Bounding boxes with keypoints.
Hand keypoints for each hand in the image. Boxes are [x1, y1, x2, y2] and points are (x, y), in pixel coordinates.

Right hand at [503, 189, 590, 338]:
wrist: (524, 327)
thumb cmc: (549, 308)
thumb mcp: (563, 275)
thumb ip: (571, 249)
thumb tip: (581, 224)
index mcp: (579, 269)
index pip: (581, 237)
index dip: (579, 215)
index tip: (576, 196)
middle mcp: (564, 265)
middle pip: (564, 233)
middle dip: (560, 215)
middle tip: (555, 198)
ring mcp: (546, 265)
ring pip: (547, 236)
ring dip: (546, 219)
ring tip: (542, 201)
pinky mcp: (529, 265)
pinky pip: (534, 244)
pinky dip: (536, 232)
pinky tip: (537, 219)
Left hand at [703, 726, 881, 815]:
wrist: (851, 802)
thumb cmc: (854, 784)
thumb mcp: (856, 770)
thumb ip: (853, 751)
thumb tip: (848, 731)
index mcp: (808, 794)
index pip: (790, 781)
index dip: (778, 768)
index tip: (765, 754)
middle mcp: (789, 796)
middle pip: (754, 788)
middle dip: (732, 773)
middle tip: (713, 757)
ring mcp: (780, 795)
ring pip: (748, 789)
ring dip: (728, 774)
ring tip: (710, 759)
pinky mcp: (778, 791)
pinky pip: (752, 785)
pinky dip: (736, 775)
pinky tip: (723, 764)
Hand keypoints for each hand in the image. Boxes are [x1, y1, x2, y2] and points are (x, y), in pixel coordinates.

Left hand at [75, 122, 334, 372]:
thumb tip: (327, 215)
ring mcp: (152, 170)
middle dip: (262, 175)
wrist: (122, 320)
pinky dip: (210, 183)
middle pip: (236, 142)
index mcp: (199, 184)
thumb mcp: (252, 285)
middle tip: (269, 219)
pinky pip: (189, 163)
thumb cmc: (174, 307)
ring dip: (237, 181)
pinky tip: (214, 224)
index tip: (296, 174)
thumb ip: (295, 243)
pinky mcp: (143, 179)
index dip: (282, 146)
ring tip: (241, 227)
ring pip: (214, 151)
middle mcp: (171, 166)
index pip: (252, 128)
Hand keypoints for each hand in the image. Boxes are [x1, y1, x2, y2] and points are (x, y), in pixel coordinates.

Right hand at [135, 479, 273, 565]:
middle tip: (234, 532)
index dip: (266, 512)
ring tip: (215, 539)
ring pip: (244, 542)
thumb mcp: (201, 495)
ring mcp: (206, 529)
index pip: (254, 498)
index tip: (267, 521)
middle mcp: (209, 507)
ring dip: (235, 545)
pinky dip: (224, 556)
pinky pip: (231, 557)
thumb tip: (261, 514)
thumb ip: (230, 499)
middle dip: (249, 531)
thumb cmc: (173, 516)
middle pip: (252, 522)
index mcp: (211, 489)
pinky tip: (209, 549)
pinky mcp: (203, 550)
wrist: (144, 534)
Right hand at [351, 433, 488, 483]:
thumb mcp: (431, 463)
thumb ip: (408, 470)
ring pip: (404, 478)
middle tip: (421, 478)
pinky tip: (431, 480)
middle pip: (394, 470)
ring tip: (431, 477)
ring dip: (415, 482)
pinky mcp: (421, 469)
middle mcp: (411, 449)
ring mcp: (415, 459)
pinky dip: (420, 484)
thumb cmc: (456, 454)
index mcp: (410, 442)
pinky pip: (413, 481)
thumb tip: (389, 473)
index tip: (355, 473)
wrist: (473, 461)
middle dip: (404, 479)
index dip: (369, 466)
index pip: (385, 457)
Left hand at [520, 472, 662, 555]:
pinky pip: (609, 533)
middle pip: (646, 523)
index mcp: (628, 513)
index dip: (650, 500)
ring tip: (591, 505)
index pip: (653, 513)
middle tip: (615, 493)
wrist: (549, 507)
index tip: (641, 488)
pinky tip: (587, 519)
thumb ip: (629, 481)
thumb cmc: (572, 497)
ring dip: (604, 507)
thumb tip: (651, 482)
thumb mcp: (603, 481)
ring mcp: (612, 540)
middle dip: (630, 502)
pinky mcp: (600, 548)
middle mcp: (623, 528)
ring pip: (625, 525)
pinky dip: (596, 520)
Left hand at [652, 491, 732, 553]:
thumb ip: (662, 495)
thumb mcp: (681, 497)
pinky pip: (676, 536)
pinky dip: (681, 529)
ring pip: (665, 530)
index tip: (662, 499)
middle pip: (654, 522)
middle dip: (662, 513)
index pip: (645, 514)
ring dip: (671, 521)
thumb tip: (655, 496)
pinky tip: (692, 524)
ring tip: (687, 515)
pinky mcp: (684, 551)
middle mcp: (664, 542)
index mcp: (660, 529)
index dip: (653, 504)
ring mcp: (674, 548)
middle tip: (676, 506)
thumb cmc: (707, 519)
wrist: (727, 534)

PROBLEM STATEMENT. Please output exactly the lines between the one holding "index dip: (266, 512)" and the one holding "ring tip: (591, 505)" in the records above, inclusive, and nothing more.

EXERCISE SOLUTION.
index dip: (266, 512)
ring tip: (215, 539)
ring pip: (244, 542)
thumb mcp: (201, 495)
ring mcp: (206, 529)
index pip: (254, 498)
index tip: (267, 521)
middle mcp: (209, 507)
ring dip: (235, 545)
pinky dip: (224, 556)
pinky pip: (231, 557)
thumb tip: (261, 514)
thumb ip: (230, 499)
middle dip: (249, 531)
thumb cmc: (173, 516)
middle pip: (252, 522)
index mcp: (211, 489)
pinky tip: (209, 549)
pinky mcp: (203, 550)
wrist: (144, 534)
Right hand at [351, 433, 488, 483]:
thumb mcp: (431, 463)
thumb ip: (408, 470)
ring pip: (404, 478)
middle tip: (421, 478)
pinky tip: (431, 480)
middle pip: (394, 470)
ring tip: (431, 477)
ring dip: (415, 482)
pinky mcp: (421, 469)
middle mcp: (411, 449)
ring mcp: (415, 459)
pinky dip: (420, 484)
thumb cmc: (456, 454)
index mcp: (410, 442)
pinky pip: (413, 481)
thumb tip: (389, 473)
index tip: (355, 473)
wrist: (473, 461)
middle dip: (404, 479)
index dip: (369, 466)
index pip: (385, 457)
Left hand at [520, 472, 662, 555]:
pinky pip: (609, 533)
middle pip: (646, 523)
index mcp: (628, 513)
index dip: (650, 500)
ring tip: (591, 505)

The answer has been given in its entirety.